EPA Counts Carbon
Well, it’s official – greenhouse gases are now under EPA regulation. There’s been talk for the last year or so, and battles over whether carbon falls under their jurisdiction. At the same time, many states (including my state North Carolina) have enacted legislation to perform the same function on a more local level.
The feds require reporting from any source over 25,000 tons. That’s more than your average small business will create, but small enough to capture a pretty large portion of US emissions.
During the debate over the EPA’s role in carbon accounting, there was much discussion of just where to set that reporting limit. Set it too low, and you place a large burden on small business owners, not to mention create a bureaucratic nightmare for EPA employees who have to collect and verify data, enforce compliance, etc. for a large number of entities. Set it too high, and you only track a small amount of the total US emissions.
I spotted the following graph during that debate, and added it to my junk-charts file (yes, I keep a file).

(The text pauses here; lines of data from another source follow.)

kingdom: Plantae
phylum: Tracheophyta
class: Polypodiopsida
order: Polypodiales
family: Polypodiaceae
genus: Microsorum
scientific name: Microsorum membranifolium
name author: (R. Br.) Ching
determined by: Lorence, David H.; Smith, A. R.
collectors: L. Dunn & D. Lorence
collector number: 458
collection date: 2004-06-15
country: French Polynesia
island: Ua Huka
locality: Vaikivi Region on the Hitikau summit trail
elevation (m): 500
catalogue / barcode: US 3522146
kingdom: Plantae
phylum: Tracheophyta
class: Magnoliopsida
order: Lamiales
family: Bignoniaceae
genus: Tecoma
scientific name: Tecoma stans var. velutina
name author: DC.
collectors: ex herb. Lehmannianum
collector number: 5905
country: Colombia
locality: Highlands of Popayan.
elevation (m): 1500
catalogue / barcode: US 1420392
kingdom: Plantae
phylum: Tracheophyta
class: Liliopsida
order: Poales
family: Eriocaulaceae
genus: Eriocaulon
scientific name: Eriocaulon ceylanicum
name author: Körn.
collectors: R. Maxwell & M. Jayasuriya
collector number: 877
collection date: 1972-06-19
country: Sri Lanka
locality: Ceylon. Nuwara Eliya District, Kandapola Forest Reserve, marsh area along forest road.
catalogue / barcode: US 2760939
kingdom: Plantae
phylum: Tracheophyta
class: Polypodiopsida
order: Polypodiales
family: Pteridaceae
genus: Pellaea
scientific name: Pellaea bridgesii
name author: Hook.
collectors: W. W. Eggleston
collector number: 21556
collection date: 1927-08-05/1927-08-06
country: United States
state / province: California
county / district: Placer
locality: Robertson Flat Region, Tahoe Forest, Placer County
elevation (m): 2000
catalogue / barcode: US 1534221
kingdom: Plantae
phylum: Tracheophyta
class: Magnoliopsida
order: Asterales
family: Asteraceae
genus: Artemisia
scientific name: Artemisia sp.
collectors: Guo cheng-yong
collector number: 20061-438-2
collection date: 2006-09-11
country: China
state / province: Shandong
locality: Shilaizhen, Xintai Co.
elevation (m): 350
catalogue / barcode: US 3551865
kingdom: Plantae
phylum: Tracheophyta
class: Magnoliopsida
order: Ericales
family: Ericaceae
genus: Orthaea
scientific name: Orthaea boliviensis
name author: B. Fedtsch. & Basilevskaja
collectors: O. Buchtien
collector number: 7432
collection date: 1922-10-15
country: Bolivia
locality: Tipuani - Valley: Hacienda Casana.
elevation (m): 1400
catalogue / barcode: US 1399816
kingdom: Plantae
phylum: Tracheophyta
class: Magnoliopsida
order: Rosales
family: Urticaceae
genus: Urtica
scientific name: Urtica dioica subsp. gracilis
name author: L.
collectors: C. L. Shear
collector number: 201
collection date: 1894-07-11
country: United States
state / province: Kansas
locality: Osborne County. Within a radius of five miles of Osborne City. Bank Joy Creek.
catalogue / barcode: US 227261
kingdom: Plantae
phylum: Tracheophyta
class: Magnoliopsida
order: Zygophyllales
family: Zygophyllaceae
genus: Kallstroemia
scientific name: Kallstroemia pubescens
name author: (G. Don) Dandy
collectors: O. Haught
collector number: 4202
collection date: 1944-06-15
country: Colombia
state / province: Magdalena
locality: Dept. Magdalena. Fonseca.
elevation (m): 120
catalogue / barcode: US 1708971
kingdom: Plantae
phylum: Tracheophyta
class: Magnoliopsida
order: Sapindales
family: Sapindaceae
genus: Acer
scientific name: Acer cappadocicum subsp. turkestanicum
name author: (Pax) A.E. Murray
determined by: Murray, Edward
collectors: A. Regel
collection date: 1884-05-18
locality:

Along the X-axis, it shows the threshold for reporting, from 1,000 tons to 100,000 tons. Green bars show the number of facilities under that threshold who would be required to submit reports. You’ll notice that increasing the threshold from 1,000 to 10,000 drops the number of reporting facilitiies by two thirds, going to 100,000 decreases the number of reporters 90%.
So far so good. But now look at the pink line, showing the percentage of emissions that will be accounted for in the plan. It looks like there is a steep drop in coverage as you go from 1,000 tons to 100,000 tons. In fact, it LOOKS like a reduction of about 60 percent. But if you check the scale on the right hand side, you’ll see that the actual shift is just 3.6 percentage points, a proportional difference of 6.5 percent. 60… 6.5… what’s the difference?
I suspect this is not a benign oversight, but an attempt to convince the audience to set a lower threshold and increase the number of reporting facilities. When you change the categorical threshold axis to a continuous scale, and adjust the coverage axis to show the entire range, you get a rather different picture.
But, alas, that’s not as dramatic. Perhaps a threshold of 25,000 strikes the right balance, but I’d like to see data extending past 100,000 tons. At what point do you get a significant drop in the coverage line? And on the other side, how low must you set the threshold to capture 80 or 90 percent of the emissions?